Russ - Opałka, Janina
Janina Opałka, a young woman from Lesko (Lwów District), grew up with Jews, among whom she had friends. In 1941, when the expulsion of the Jews to the ghettos and labor camps commenced, she tried to help these friends as much as possible, carrying out various missions for them. In the fall of 1942, in the midst of the deportation of the local Jews for extermination, she moved to the town of Borysław (Drohobycz County), to live with her aunt, Michalina Balogh. There, she got involved in saving Jews: Zygmunt Kron and four members of the Fleischer family, the parents Herman and Rena and their two daughters, Nina and Ludmiła. All were hid in the Balogh home. Opałka helped prepare a hiding place for them, served as their contact and sold their belongings to buy staples for them. In that period, she made the acquaintance of Gustaw Russ, the nephew of the Fleischer couple who, as a Jewish camp inmate, worked in the local oil facilities under German supervision and had a permit to be outside the camp.

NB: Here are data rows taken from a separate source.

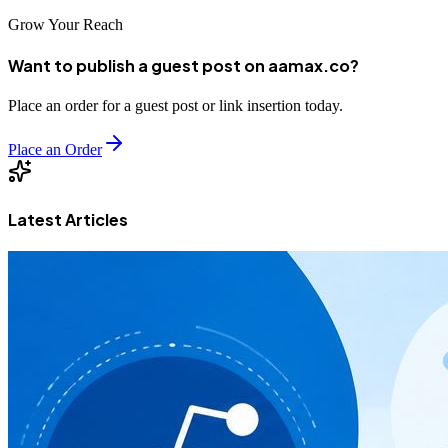
Grow Your Reach
Want to publish a guest post on aamax.co?
Place an order for a guest post or link insertion today.
Place an Order
Latest Articles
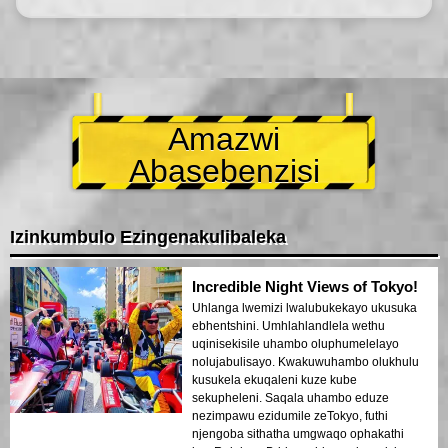
Amazwi
Abasebenzisi
Izinkumbulo Ezingenakulibaleka
Incredible Night Views of Tokyo!
Uhlanga lwemizi lwalubukekayo ukusuka
ebhentshini. Umhlahlandlela wethu
uqinisekisile uhambo oluphumelelayo
nolujabulisayo. Kwakuwuhambo olukhulu
kusukela ekuqaleni kuze kube
sekupheleni. Saqala uhambo eduze
nezimpawu ezidumile zeTokyo, futhi
njengoba sithatha umgwaqo ophakathi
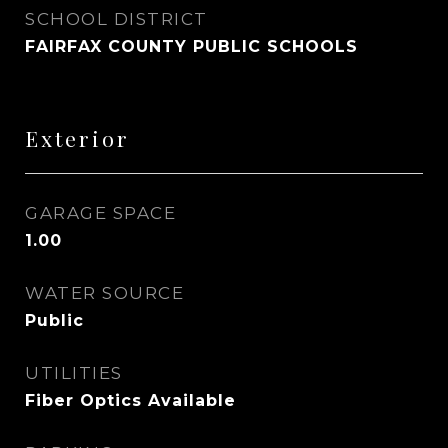
SCHOOL DISTRICT
FAIRFAX COUNTY PUBLIC SCHOOLS
Exterior
GARAGE SPACE
1.00
WATER SOURCE
Public
UTILITIES
Fiber Optics Available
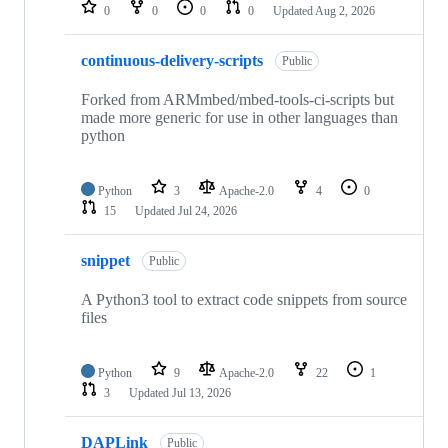
repositories
0
0
0
0
Updated
Aug 2, 2026
continuous-delivery-scripts
Public
Forked from ARMmbed/mbed-tools-ci-scripts but
made more generic for use in other languages than
python
Python
3
Apache-2.0
4
0
15
Updated
Jul 24, 2026
snippet
Public
A Python3 tool to extract code snippets from source
files
Python
9
Apache-2.0
22
1
3
Updated
Jul 13, 2026
DAPLink
Public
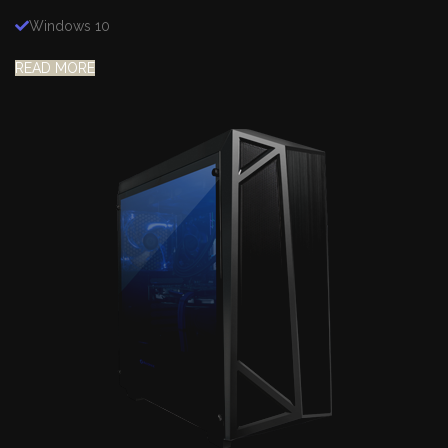
Windows 10
READ MORE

She also helped him in every way required when he was in the town. In April 1944, before the Germans exterminated the last Jewish inmates still working in the oil facilities, she managed to smuggle Russ to the hiding place in the Balogh home. In August 1944, the Red Army liberated Borysław. All six Jews in hiding survived. After the war, Gustaw Russ married his rescuer, Janina Opałka.
On March 27, 2000, Yad Vashem recognized Janina Russ-Opalka as Righteous Among the Nations.